+++ INFORMATION +++
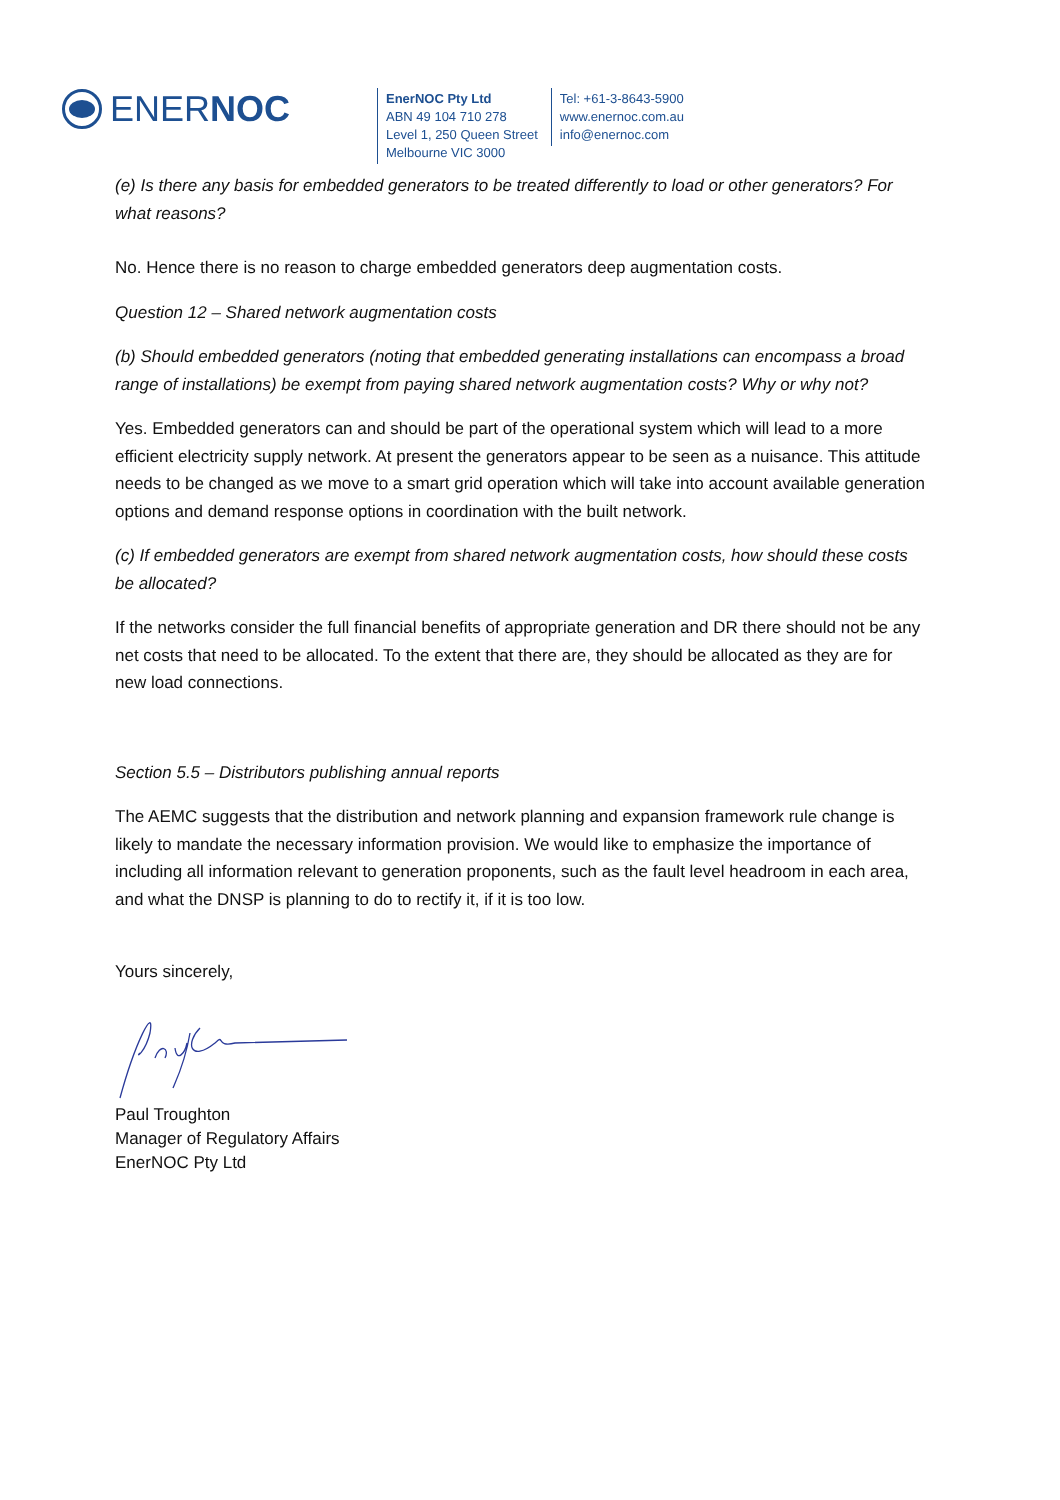ENERNOC
EnerNOC Pty Ltd
ABN 49 104 710 278
Level 1, 250 Queen Street
Melbourne VIC 3000
Tel: +61-3-8643-5900
www.enernoc.com.au
info@enernoc.com
(e) Is there any basis for embedded generators to be treated differently to load or other generators? For what reasons?
No. Hence there is no reason to charge embedded generators deep augmentation costs.
Question 12 – Shared network augmentation costs
(b) Should embedded generators (noting that embedded generating installations can encompass a broad range of installations) be exempt from paying shared network augmentation costs? Why or why not?
Yes. Embedded generators can and should be part of the operational system which will lead to a more efficient electricity supply network. At present the generators appear to be seen as a nuisance. This attitude needs to be changed as we move to a smart grid operation which will take into account available generation options and demand response options in coordination with the built network.
(c) If embedded generators are exempt from shared network augmentation costs, how should these costs be allocated?
If the networks consider the full financial benefits of appropriate generation and DR there should not be any net costs that need to be allocated. To the extent that there are, they should be allocated as they are for new load connections.
Section 5.5 – Distributors publishing annual reports
The AEMC suggests that the distribution and network planning and expansion framework rule change is likely to mandate the necessary information provision. We would like to emphasize the importance of including all information relevant to generation proponents, such as the fault level headroom in each area, and what the DNSP is planning to do to rectify it, if it is too low.
Yours sincerely,
Paul Troughton
Manager of Regulatory Affairs
EnerNOC Pty Ltd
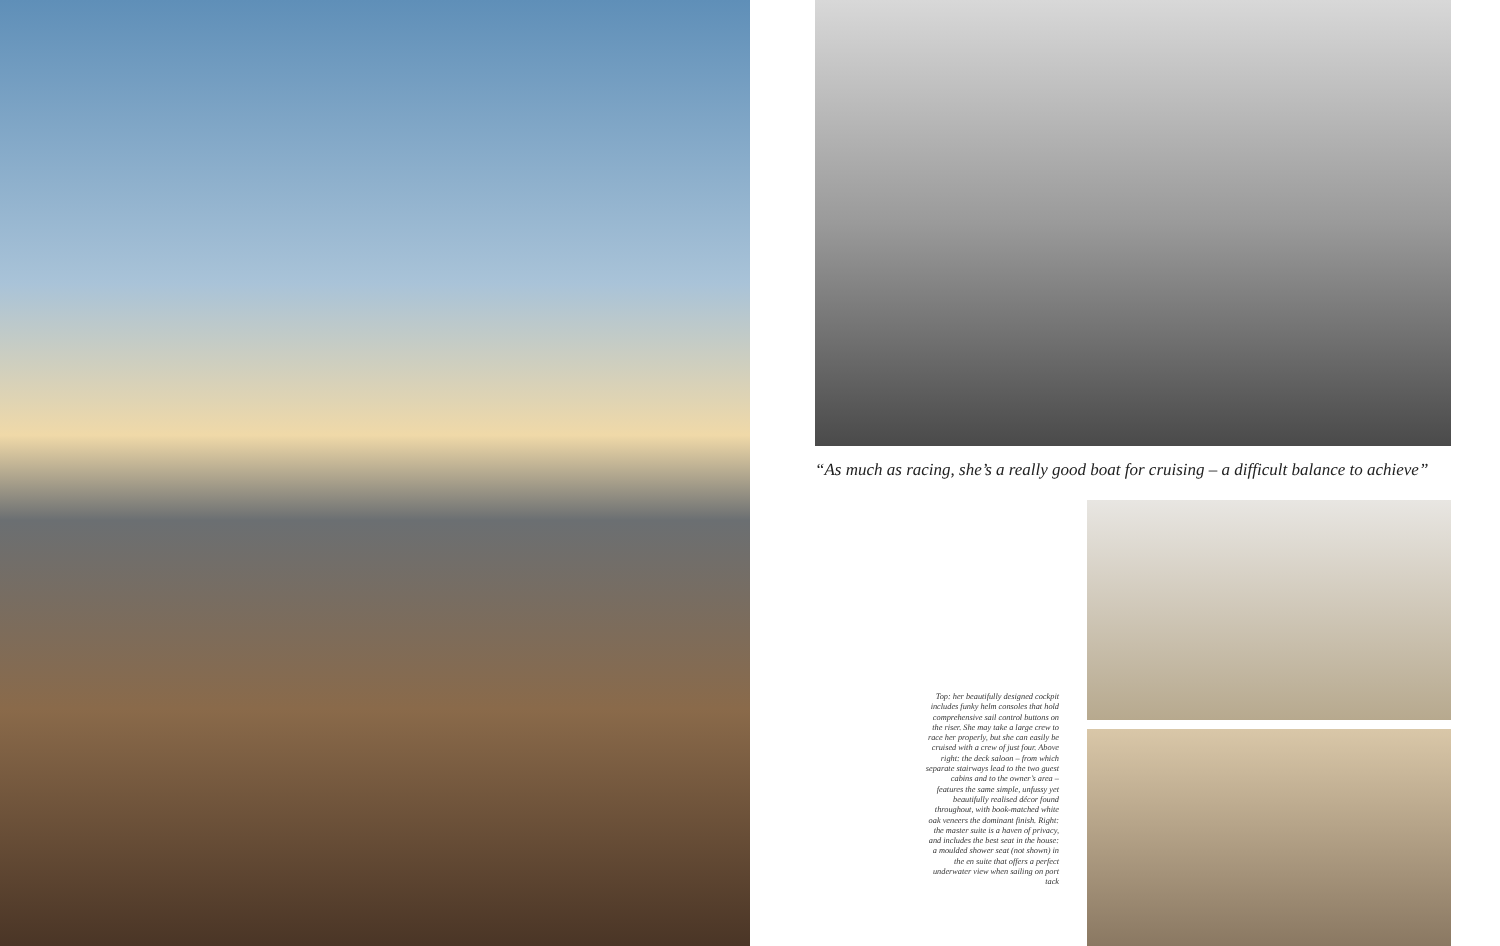“As much as racing, she’s a really good boat for cruising – a difficult balance to achieve”
Top: her beautifully designed cockpit includes funky helm consoles that hold comprehensive sail control buttons on the riser. She may take a large crew to race her properly, but she can easily be cruised with a crew of just four. Above right: the deck saloon – from which separate stairways lead to the two guest cabins and to the owner’s area – features the same simple, unfussy yet beautifully realised décor found throughout, with book-matched white oak veneers the dominant finish. Right: the master suite is a haven of privacy, and includes the best seat in the house: a moulded shower seat (not shown) in the en suite that offers a perfect underwater view when sailing on port tack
+++
TASK TO CARRY OUT: Any images must be left out; transcribe the rest of the material exactly.

OUTPUT:
ENERNOC
EnerNOC Pty Ltd
ABN 49 104 710 278
Level 1, 250 Queen Street
Melbourne VIC 3000
Tel: +61-3-8643-5900
www.enernoc.com.au
info@enernoc.com
(e) Is there any basis for embedded generators to be treated differently to load or other generators? For what reasons?
No. Hence there is no reason to charge embedded generators deep augmentation costs.
Question 12 – Shared network augmentation costs
(b) Should embedded generators (noting that embedded generating installations can encompass a broad range of installations) be exempt from paying shared network augmentation costs? Why or why not?
Yes. Embedded generators can and should be part of the operational system which will lead to a more efficient electricity supply network. At present the generators appear to be seen as a nuisance. This attitude needs to be changed as we move to a smart grid operation which will take into account available generation options and demand response options in coordination with the built network.
(c) If embedded generators are exempt from shared network augmentation costs, how should these costs be allocated?
If the networks consider the full financial benefits of appropriate generation and DR there should not be any net costs that need to be allocated. To the extent that there are, they should be allocated as they are for new load connections.
Section 5.5 – Distributors publishing annual reports
The AEMC suggests that the distribution and network planning and expansion framework rule change is likely to mandate the necessary information provision. We would like to emphasize the importance of including all information relevant to generation proponents, such as the fault level headroom in each area, and what the DNSP is planning to do to rectify it, if it is too low.
Yours sincerely,
Paul Troughton
Manager of Regulatory Affairs
EnerNOC Pty Ltd
“As much as racing, she’s a really good boat for cruising – a difficult balance to achieve”
Top: her beautifully designed cockpit includes funky helm consoles that hold comprehensive sail control buttons on the riser. She may take a large crew to race her properly, but she can easily be cruised with a crew of just four. Above right: the deck saloon – from which separate stairways lead to the two guest cabins and to the owner’s area – features the same simple, unfussy yet beautifully realised décor found throughout, with book-matched white oak veneers the dominant finish. Right: the master suite is a haven of privacy, and includes the best seat in the house: a moulded shower seat (not shown) in the en suite that offers a perfect underwater view when sailing on port tack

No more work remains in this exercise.